I get that your mind is set – period. This is very clear.

Ted Williams
1 year ago
Reply to  Maggie Frazier

Maggie: I am not able to “delete” a comment. If one of your comments was deleted by my editor, it was because you posted demonstrably false information. Feral horses are not equipped to prosper in the wild. Many are diseased. Many sustain life-degrading injuries and birth defects. Because they are domestic livestock most lead miserable lives. BLM euthanizes only feral horses that are suffering and moribund. You should salute the agency for this kindness. Herewith, BLM’s specifications for feral-horse euthanasia:

  1. Sickness, failing health, or an infirmity, disease, injury, lameness, or serious physical condition or defect that has a poor prognosis for improvement or chance of recovery. This includes conditions that are not treatable or when treatment is impractical for a wild horse or burro in its present setting.
  2. A Henneke body condition score of less than three with a poor prognosis for improvement.
  3. Old age characterized by physical deterioration, the inability to fend for itself, suffering or closeness to death.
  4. Direction from a state or federal animal health official ordering the euthanasia of the animal as a disease control measure.
  5. The animal exhibits dangerous characteristics beyond those inherently associated with the wild characteristics of wild horses and burros.
  6. The animal poses a public safety hazard (e.g., loose on a busy highway), has escaped from a facility or pasture or is otherwise roaming freely in an unauthorized area and an alternative remedy (capture, relocation or return to a herd management area (HMA), pasture or facility) is not immediately available.
Maggie Frazier
1 year ago
Reply to  Ted Williams

Ted, I was referring to the web monitors note – not your comment – apparently I didnt make that clear. And I heard back from him also & we corresponded.

Lindsay Mann
1 year ago

Web monitor, sometimes foals are left behind at the roundup (Sand Wash Basin roundup was one occurrence of this). They were at risk of death due to no milk or safety.
With respect, may I mention the links between Tom Davis (Davis?) and Salazar,BLM and others. Finally, there is no clear transparency about long term pastures as far as I know.
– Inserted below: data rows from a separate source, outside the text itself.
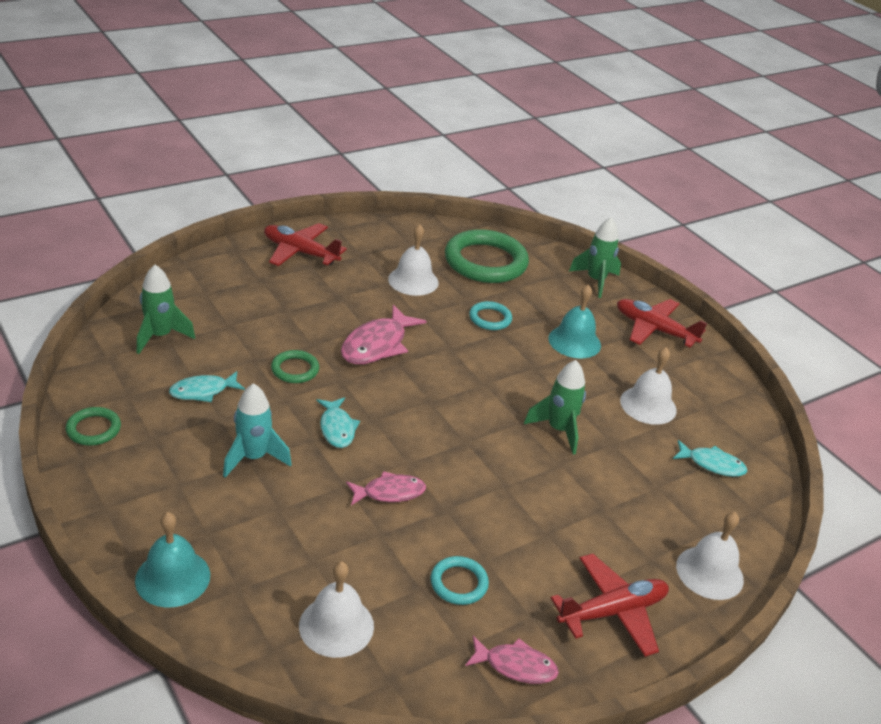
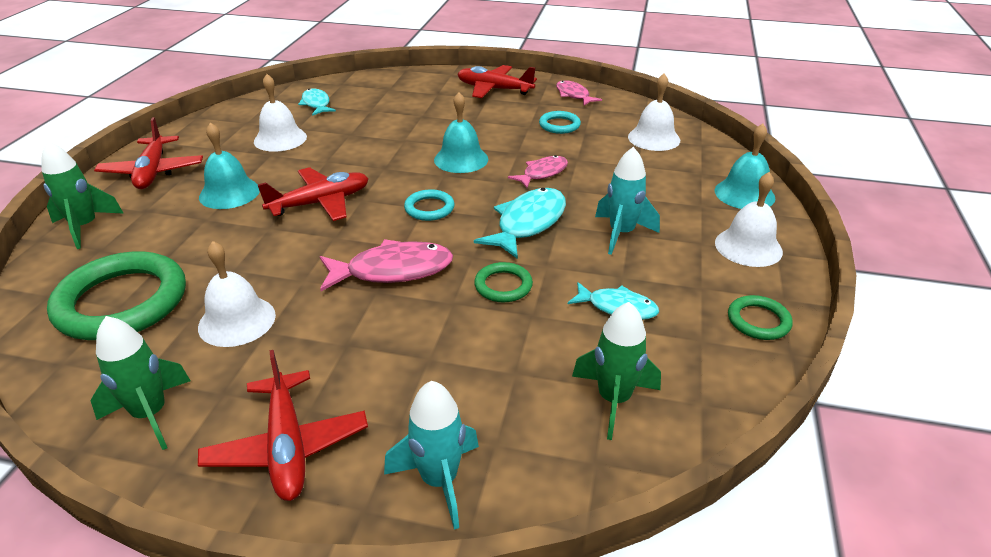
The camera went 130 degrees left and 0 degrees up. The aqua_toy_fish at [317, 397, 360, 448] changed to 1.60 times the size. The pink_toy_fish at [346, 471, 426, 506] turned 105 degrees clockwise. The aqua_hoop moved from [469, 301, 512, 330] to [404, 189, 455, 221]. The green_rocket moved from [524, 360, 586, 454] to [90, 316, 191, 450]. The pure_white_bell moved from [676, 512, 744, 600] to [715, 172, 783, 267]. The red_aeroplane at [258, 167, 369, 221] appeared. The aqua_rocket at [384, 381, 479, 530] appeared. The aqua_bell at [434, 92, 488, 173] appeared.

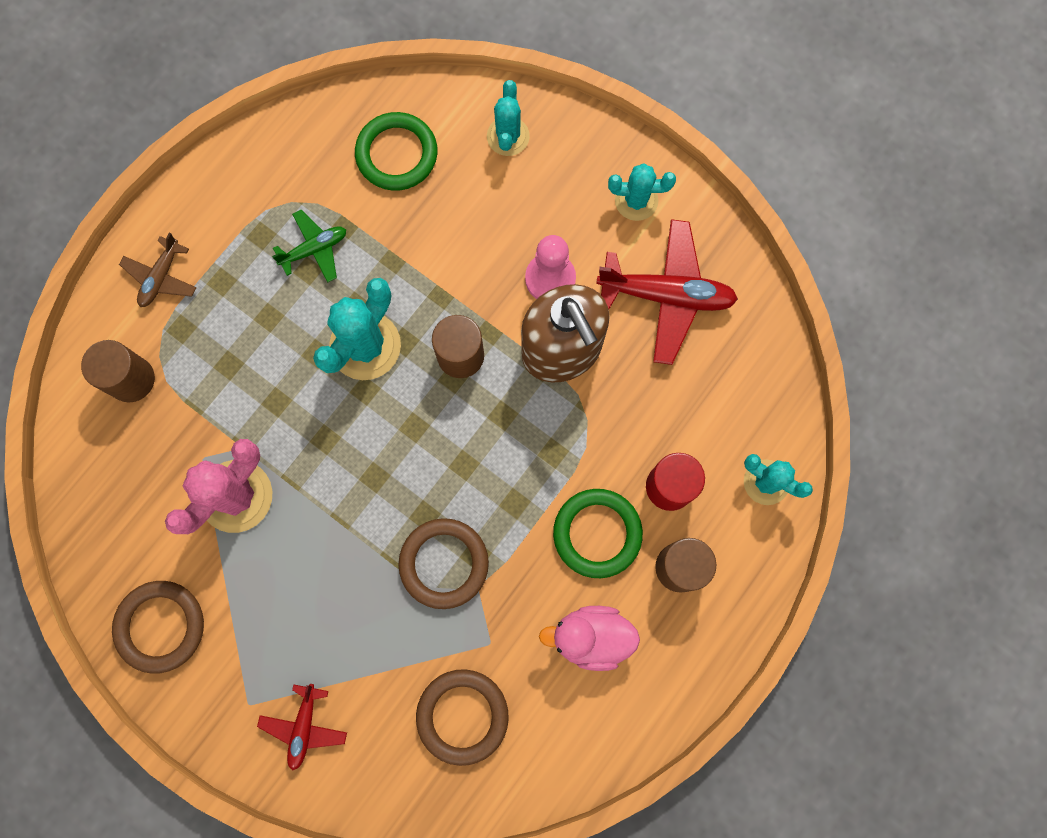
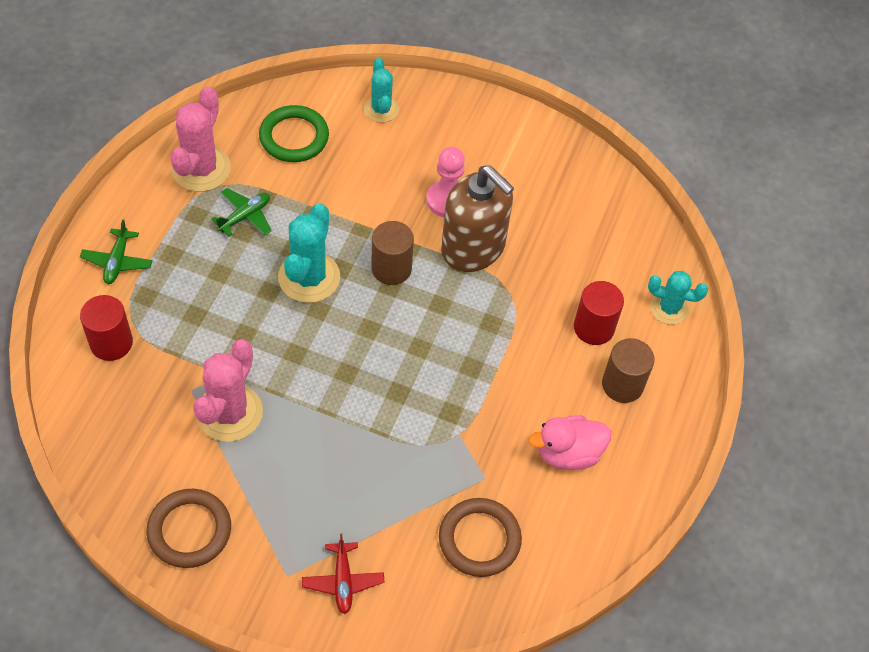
The camera went 20 degrees left and 20 degrees down. The brown_cylinder at [81, 340, 155, 402] became the red_cylinder at [80, 295, 133, 361]. The brown_aeroplane at [119, 233, 197, 307] became the green_aeroplane at [80, 219, 153, 284]. The brown_hoop at [398, 518, 489, 609] disappeared. The green_hoop at [553, 489, 643, 578] disappeared. The red_aeroplane at [596, 219, 738, 365] disappeared. The aqua_saguaro_cactus at [608, 163, 676, 221] disappeared. The pink_saguaro_cactus at [170, 86, 231, 192] appeared.

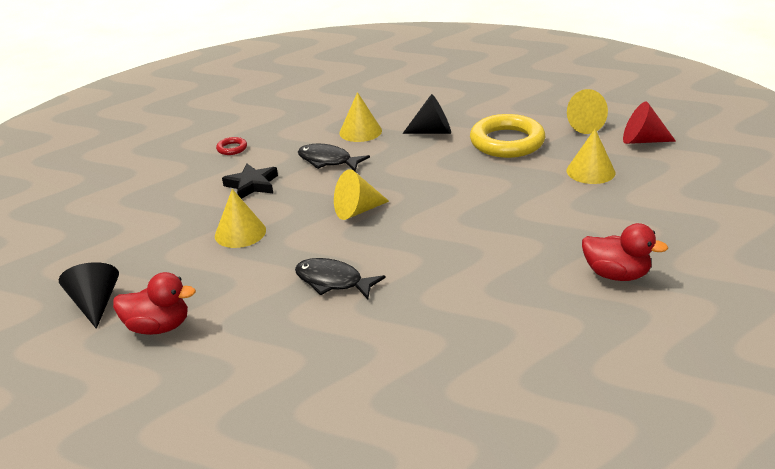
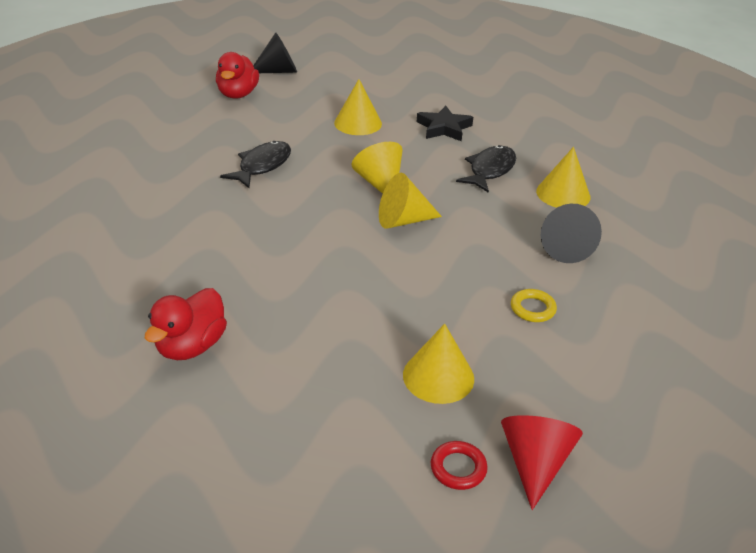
The camera went 90 degrees right and 5 degrees up. The red_hoop moved from [216, 137, 247, 155] to [431, 441, 488, 490]. The bright_yellow_hoop at [470, 114, 545, 158] changed to 0.42 times the size. The bright_yellow_solid_cone moved from [567, 89, 608, 134] to [379, 173, 442, 229].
Thank you.

Lindsay Mann
1 year ago
Reply to  Lindsay Mann

Melissa Freeman, apologies, that was meant for the web monitor.

Martha Jamison
1 year ago

Interestingly enough, there is much infighting amongst the vociferous ones!
https://www.facebook.com/groups/384658549138951/?ref=share

Resolution calls for gathering, slaughter of wild horses for meat – AL Dubai Luxury
1 year ago

[…] scapegoated and vilified by the livestock industry. Land managers and others, however, point to real ecological concerns with the nonnative species’ impacts on open western […]

bob
1 year ago

?

Claudia Bloom
10 months ago

Ted , from Writers on the Welfare Ranching on Our Public Lands, says the horses are feral. Let’s call Wildlife Services! They’re killed most of the wildlife in the west for the welfare ranchers. Whatever they miss, let’s round em up for the meat eaters in Japan.
Hey Ted, they’re OUR public lands and we want horses, not cows, on those lands.